We have three active research projects:
The overall goal of our translational research program is to develop novel therapeutics and pharmacologically-driven strategies for improving the treatment of cancer patients. There are three major project areas.
We have created a series of fusion proteins each of which contains a moiety that binds selectively to ovarian cancer cells, and a toxin capable of killing cells when even a few molecules are delivered intracellularly. One example is a protein containing a peptide that targets claudins that are over-expressed ovarian cancer cells linked to TNF. Another is granzyme B coupled to a protein that binds to the luteinizing hormone receptor found on ovarian, prostate and breast cancers. We are using cell biological, molecular engineering and genetic techniques to identify and validate other cell surface targets on ovarian cancers that can be used to further enhance the selectivity of such tumor-targeting toxins.
Resistance to cisplatin, carboplatin and oxaliplatin develops rapidly during chemotherapy and is a major obstacle to the cure of even initially responsible tumors. We have previously shown that these drugs enter tumor cells, are distributed to targets within cells and are exported from cells by transporters and chaperones that regulate copper homeostasis. We are studying how the major copper influx transporters, CTR1 and CTR2, mediate the influx of these platinum-containing drugs, and how the copper efflux transporters ATP7A and ATP7B export them. Guided by molecular modeling, we are identifying the structural components essential to Pt-drug transport by expressing mutant forms of these transporters in mammalian cells and determining how they alter the cellular pharmacology and efficacy of cisplatin, carboplatin and oxaliplatin. Insights from these studies are utilized to develop new strategies for the clinical use of these drugs.

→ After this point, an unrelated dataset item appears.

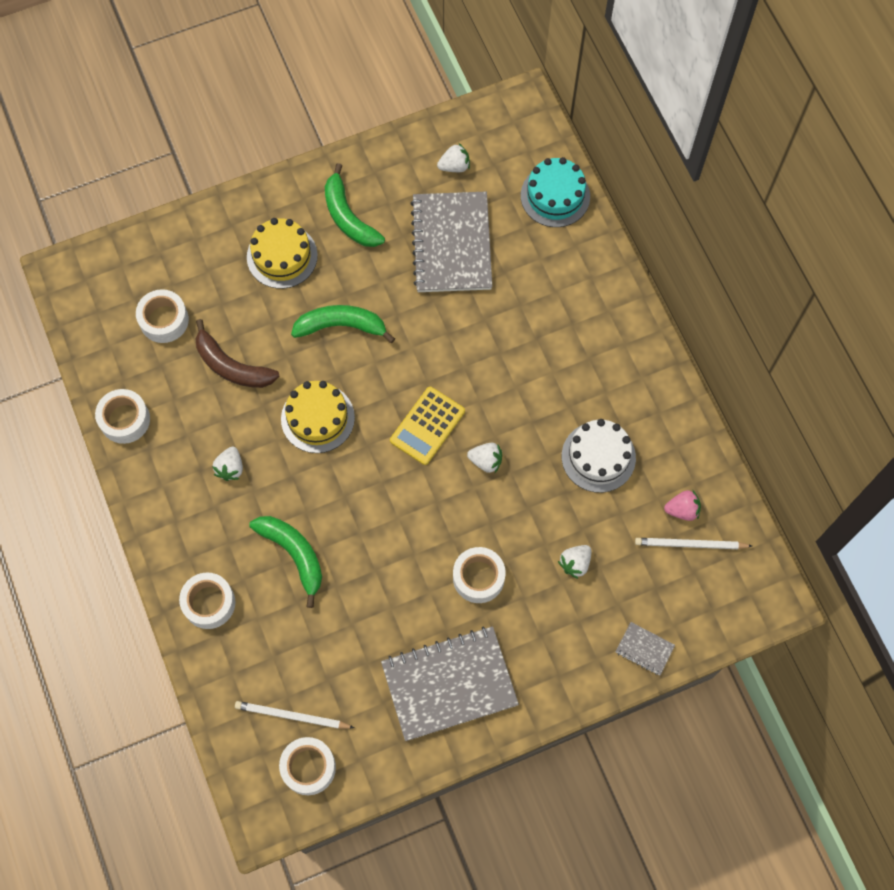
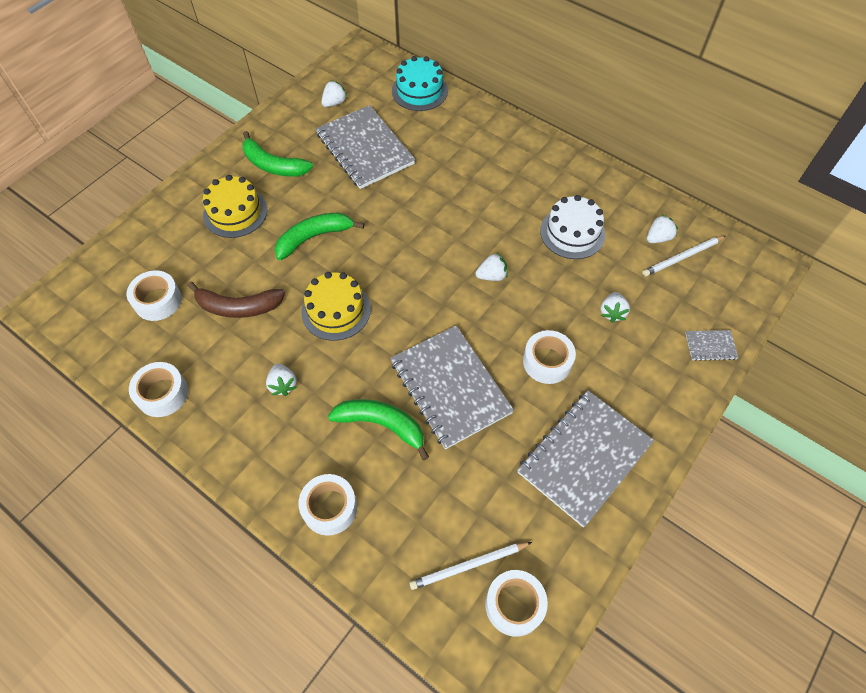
camera: 30 degrees left, 10 degrees down
(374, 553) = (450, 387): none -> grey notebook
(427, 426) = (429, 273): yellow calculator -> none
(682, 510) = (658, 238): pink strawberry -> white strawberry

This laboratory has launched a number of novel drug delivery systems into the clinic including the lipid foam particles that are the basis for the drug DepoCyt, and cisplatin and oxaliplatin-loaded polymers that enhance the amount of drug reaching many types of tumors that are currently in clinical trial. We have recently produced a paclitaxel-loaded polymer that out-performs Abraxane in animal models and is completing pre-IND studies. We collaborate with other members of the Center for Cancer Nanotumor Excellence at UCSD to use nanoparticles targeted to tumors with specific ligands as drug delivery vehicles. In addition to design and production, we carry out preclinical efficacy, toxicology and pharmacology studies of these novel drug delivery systems.